EXCERPT TO READ:
Segment Open

All about the use of color by artists, scientists and psychologists.
Sunday, February 26, 2017
Color 101 Applied to Spring Landscaping
“Colors are the smiles of nature.” Leigh Hunt. “Clouds come floating into my life, no longer to carry rain or usher storm, but to add color to my sunset sky.”Rabindranath Tagore.
Have you thought about color and how it influences many of your decisions? We are surrounded by color and it influences the foods we eat, the clothes we wear, the homes we live in, the cars we drive, and the plants we buy. Color is so much a part of our lives that we often take it for granted, until we have to plan a color scheme for our home landscape. When faced with an almost endless variety of colors to choose from, the task of planning a harmonious color scheme can be overwhelming. The more one knows about color, the more effectively it can be used.
Color comes from light and without light there can be no color. You can see the colors in light when a rainbow appears after a rainstorm. As sunlight passes through the curved surfaces of raindrops, the colors in light separate into bands of color in the sky. You can get the same effect when white light passes through a prism.
This band of color has been reproduced in a support tool called the color wheel and is a simple way of showing the relationships of colors as they appear in nature. The color wheel is made up of 12 colors which can be divided into three groups.

Segment Closed

ASSIGNMENT 1: In the records, replace "(938, 377)" with "(938, 379)" in the part that opens with the line containing "116: (1013, 438)" and closes with the line containing "30: (304, 398)". Give only those lines, with nothing else changed.

WORKING DATA:

Segment Open

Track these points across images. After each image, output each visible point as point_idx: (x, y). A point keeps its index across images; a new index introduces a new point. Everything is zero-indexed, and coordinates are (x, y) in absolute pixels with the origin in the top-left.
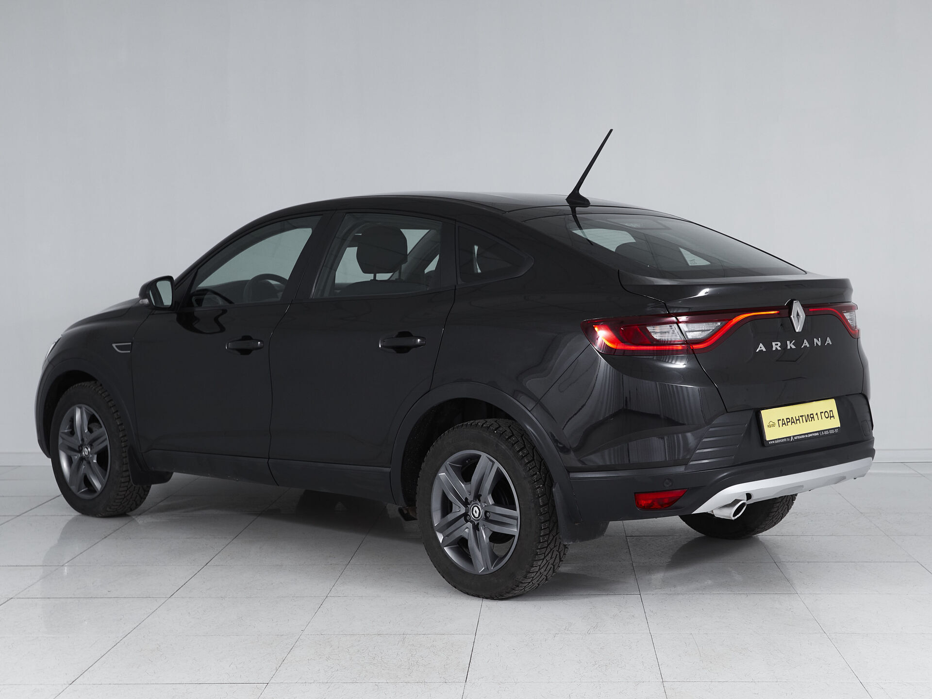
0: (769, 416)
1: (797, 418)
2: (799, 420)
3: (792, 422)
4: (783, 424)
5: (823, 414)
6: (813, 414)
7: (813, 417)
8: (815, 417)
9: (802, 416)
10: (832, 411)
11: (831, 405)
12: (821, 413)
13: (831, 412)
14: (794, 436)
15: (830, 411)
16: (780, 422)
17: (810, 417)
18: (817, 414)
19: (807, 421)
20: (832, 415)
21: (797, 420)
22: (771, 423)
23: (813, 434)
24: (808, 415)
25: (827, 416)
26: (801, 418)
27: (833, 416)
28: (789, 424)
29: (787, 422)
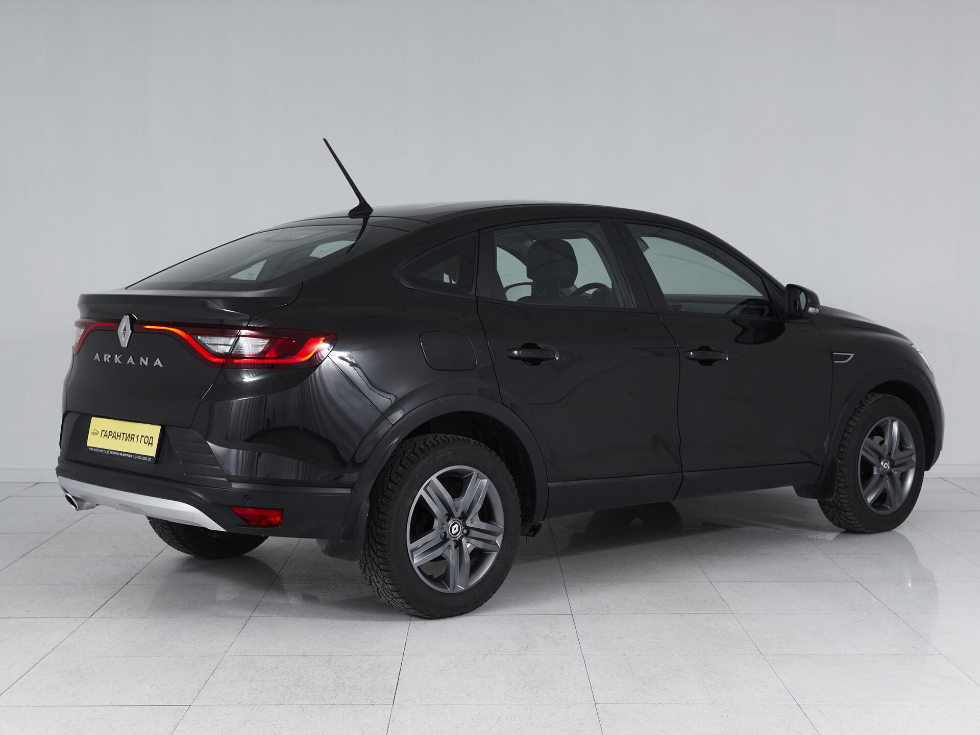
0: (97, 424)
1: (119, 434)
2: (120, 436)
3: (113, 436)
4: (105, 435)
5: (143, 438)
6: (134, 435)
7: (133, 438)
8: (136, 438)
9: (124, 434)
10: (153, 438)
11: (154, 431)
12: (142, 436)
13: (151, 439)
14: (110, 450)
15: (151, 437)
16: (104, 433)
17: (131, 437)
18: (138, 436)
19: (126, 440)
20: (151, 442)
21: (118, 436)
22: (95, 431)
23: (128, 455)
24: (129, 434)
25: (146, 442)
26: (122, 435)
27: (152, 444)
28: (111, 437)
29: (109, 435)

Segment Closed
Segment Open

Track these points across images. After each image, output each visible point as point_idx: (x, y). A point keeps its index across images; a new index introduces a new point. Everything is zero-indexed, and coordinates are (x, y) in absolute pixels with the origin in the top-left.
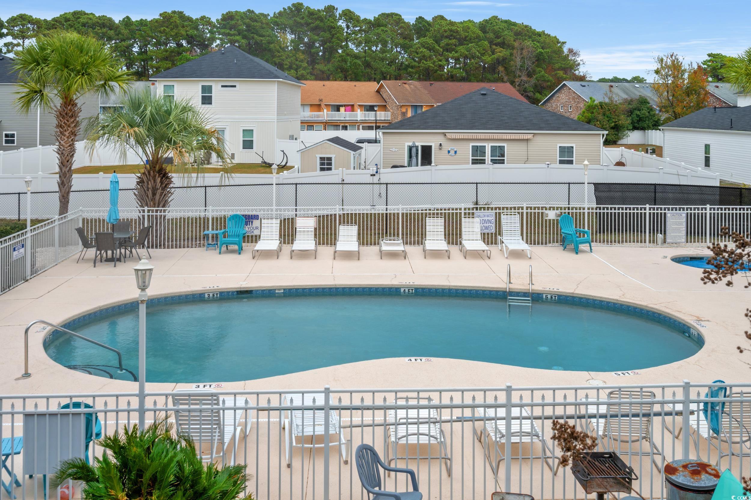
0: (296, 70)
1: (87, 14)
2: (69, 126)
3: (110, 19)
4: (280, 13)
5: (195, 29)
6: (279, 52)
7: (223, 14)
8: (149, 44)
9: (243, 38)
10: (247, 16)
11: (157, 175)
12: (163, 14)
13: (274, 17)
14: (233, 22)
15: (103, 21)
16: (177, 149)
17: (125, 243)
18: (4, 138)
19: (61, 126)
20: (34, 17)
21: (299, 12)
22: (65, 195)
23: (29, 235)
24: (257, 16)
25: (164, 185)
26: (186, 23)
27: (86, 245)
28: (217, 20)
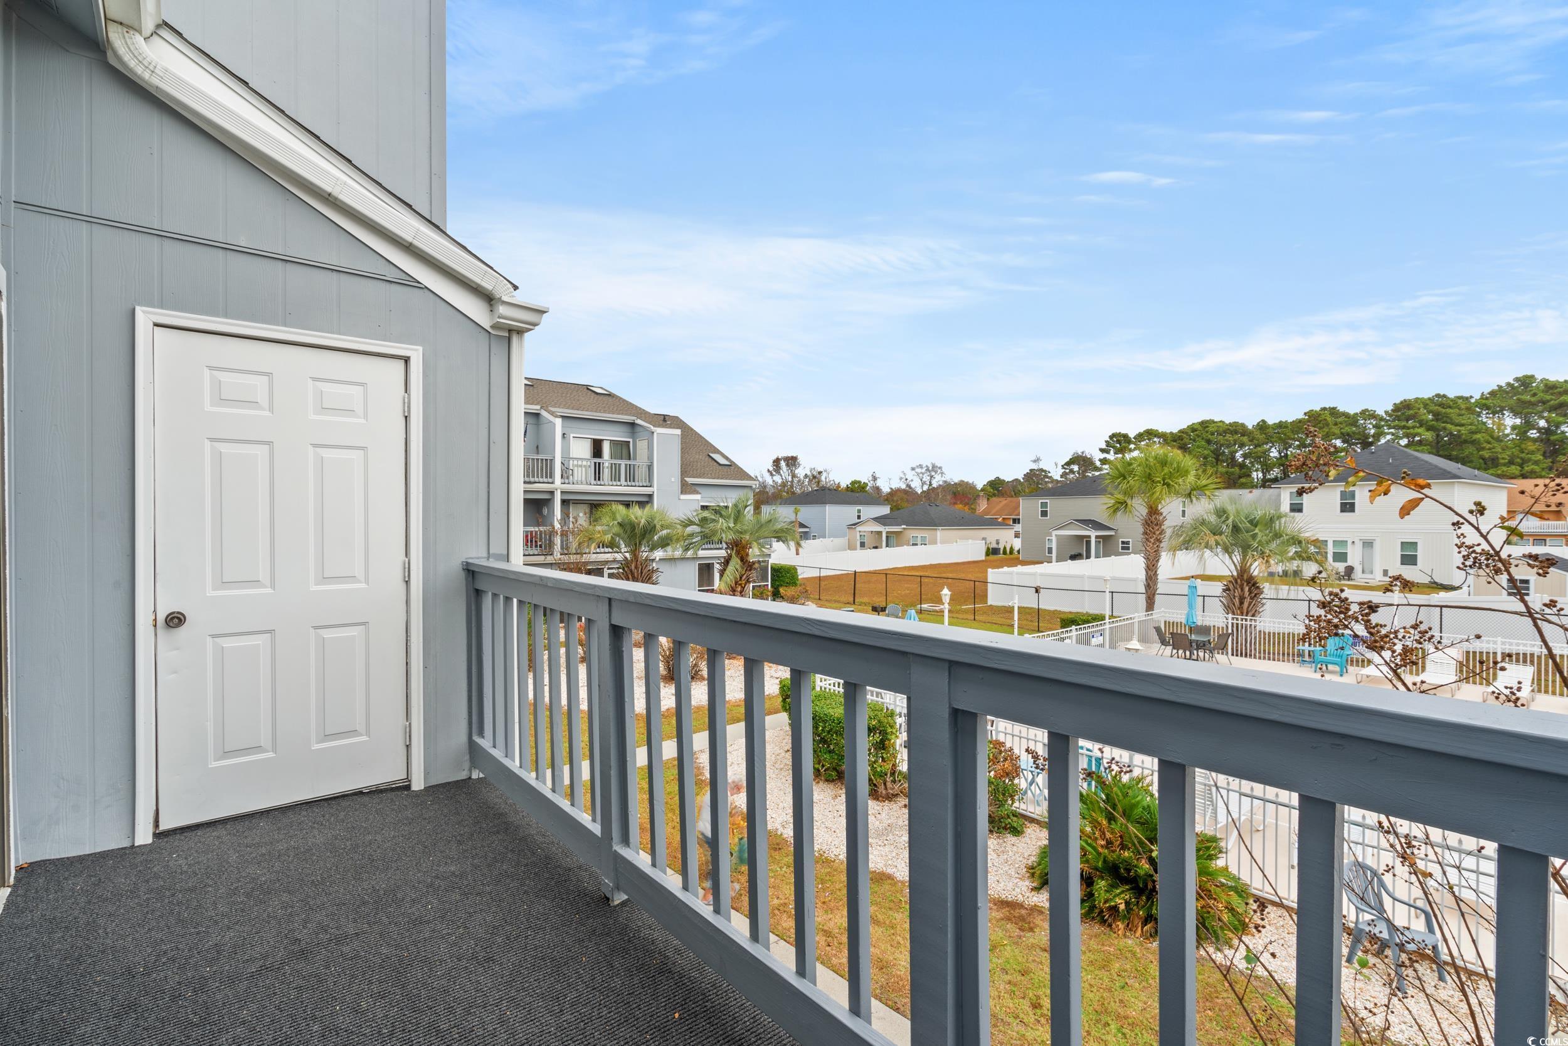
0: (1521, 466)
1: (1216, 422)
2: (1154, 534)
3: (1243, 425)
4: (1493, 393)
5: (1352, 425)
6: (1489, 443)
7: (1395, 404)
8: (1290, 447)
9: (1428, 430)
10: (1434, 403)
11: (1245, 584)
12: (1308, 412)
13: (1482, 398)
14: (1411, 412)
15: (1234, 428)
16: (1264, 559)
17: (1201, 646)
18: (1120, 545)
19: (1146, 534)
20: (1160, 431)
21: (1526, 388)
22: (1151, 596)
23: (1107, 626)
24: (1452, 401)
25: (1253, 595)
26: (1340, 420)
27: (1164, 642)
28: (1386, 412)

Segment Closed
Segment Open

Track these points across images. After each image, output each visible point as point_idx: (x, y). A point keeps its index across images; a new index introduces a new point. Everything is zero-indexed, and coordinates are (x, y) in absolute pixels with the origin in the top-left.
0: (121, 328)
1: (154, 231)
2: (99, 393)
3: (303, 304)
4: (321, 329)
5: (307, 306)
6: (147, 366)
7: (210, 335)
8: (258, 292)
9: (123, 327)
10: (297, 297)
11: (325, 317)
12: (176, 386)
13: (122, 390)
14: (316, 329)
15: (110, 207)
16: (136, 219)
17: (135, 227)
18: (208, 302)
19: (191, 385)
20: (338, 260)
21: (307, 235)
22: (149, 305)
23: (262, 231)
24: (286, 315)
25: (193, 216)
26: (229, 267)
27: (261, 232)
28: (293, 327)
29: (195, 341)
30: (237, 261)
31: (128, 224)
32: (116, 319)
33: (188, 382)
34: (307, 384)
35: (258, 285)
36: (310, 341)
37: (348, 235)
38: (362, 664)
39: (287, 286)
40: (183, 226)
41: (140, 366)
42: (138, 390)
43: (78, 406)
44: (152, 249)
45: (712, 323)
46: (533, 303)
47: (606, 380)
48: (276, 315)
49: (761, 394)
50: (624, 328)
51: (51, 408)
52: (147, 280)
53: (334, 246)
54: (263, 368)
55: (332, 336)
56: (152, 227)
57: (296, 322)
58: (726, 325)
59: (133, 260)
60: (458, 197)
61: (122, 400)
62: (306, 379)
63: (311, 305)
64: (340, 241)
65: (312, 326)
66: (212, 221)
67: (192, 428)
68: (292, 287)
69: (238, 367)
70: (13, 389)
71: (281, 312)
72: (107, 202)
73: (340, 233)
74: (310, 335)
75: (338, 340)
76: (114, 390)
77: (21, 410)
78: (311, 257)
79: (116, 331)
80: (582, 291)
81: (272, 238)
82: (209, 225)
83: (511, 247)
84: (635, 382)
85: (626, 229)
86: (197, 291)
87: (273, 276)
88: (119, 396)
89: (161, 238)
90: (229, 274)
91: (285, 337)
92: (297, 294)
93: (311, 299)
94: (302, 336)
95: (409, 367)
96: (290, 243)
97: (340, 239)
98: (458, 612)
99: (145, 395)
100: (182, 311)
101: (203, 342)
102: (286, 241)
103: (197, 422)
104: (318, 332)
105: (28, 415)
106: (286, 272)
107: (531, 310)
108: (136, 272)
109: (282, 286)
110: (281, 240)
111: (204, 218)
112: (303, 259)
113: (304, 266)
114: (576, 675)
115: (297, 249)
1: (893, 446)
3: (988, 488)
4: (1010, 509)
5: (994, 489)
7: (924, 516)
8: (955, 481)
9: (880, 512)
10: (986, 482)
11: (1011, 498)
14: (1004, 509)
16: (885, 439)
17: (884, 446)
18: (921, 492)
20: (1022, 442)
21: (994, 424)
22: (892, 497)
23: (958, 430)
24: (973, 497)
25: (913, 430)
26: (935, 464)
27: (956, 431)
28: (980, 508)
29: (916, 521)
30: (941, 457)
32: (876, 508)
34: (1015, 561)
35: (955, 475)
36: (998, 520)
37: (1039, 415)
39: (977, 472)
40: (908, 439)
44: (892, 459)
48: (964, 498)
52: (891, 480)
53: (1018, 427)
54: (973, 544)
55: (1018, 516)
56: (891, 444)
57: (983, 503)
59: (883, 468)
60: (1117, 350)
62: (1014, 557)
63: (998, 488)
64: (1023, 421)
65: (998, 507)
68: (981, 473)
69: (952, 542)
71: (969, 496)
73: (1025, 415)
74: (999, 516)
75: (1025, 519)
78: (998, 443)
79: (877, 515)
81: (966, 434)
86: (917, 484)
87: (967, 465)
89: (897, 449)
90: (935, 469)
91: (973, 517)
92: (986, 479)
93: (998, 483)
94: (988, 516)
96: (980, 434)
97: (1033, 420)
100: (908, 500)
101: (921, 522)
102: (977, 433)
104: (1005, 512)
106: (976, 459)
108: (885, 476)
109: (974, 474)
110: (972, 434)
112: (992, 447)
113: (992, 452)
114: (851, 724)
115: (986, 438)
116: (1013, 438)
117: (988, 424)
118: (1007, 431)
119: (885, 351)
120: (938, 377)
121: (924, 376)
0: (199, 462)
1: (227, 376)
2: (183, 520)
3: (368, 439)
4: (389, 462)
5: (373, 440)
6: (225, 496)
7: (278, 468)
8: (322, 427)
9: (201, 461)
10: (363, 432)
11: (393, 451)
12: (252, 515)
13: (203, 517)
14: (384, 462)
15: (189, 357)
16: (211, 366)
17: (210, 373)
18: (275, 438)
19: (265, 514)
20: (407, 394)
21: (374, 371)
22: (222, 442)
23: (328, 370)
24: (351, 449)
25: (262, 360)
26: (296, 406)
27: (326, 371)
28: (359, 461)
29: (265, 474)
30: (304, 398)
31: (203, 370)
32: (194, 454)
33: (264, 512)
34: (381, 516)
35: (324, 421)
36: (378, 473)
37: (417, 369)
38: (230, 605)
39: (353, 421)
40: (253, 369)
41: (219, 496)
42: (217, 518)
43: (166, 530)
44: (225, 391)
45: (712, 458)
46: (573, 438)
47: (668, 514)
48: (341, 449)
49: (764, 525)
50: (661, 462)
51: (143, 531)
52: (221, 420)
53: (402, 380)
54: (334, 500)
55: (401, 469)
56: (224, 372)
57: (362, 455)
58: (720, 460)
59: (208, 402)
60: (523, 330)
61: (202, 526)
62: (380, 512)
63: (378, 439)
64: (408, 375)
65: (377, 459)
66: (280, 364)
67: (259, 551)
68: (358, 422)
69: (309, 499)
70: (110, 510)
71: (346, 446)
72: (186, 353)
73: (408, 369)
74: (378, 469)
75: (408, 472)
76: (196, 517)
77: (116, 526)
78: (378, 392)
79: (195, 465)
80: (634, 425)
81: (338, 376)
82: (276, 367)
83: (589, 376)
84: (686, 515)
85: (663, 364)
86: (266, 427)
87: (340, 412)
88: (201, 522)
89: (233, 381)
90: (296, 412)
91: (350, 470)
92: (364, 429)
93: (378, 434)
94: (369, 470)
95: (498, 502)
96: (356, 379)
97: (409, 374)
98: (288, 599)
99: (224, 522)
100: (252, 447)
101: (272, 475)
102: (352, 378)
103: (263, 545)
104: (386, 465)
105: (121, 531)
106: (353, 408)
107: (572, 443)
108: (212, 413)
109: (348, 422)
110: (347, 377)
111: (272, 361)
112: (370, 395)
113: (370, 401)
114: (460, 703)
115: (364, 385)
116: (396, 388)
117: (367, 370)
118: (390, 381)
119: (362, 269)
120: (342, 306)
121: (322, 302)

Segment Closed

ASSIGNMENT 2: Finish out the next part of the post on color in spring landscaping, picking up after its final sentence.

OUTPUT 1:
116: (1013, 438)
117: (988, 424)
118: (1007, 431)
119: (885, 351)
120: (938, 379)
121: (924, 376)
0: (199, 462)
1: (227, 376)
2: (183, 520)
3: (368, 439)
4: (389, 462)
5: (373, 440)
6: (225, 496)
7: (278, 468)
8: (322, 427)
9: (201, 461)
10: (363, 432)
11: (393, 451)
12: (252, 515)
13: (203, 517)
14: (384, 462)
15: (189, 357)
16: (211, 366)
17: (210, 373)
18: (275, 438)
19: (265, 514)
20: (407, 394)
21: (374, 371)
22: (222, 442)
23: (328, 370)
24: (351, 449)
25: (262, 360)
26: (296, 406)
27: (326, 371)
28: (359, 461)
29: (265, 474)
30: (304, 398)

OUTPUT 2:
The primary colors are red, yellow and blue and all other colors are made up of some combination of these colors. The secondary colors are orange, violet, and green and are made by mixing equal parts of two primary colors (red and yellow for orange, red and blue for violet, and blue and yellow for green). The tertiary or intermediate colors are those colors which are made by combining one primary and one secondary color. Such combinations include yellow-orange, red-orange, blue-violet, blue-green, and yellow-green.
Also, black, white, and gray are called neutral colors and do not appear on the color wheel. They produce an infinite number of tints and shades when added to true colors. And other colors such as brown, tan, and beige are often treated as neutrals but they actually belong to the color orange on the color wheel.
Different terms and phrases are used to describe a color or its actions. Hue is the name of a color such as red, yellow, or blue and may be dark, light, dull or bright without changing its name. Value refers to the lightness or darkness of a color. Thus, light values (tints) are made by adding white to a true color and dark values (shades) are made by adding black or gray to a true color. Any color can be mixed to range in value from almost white to almost black.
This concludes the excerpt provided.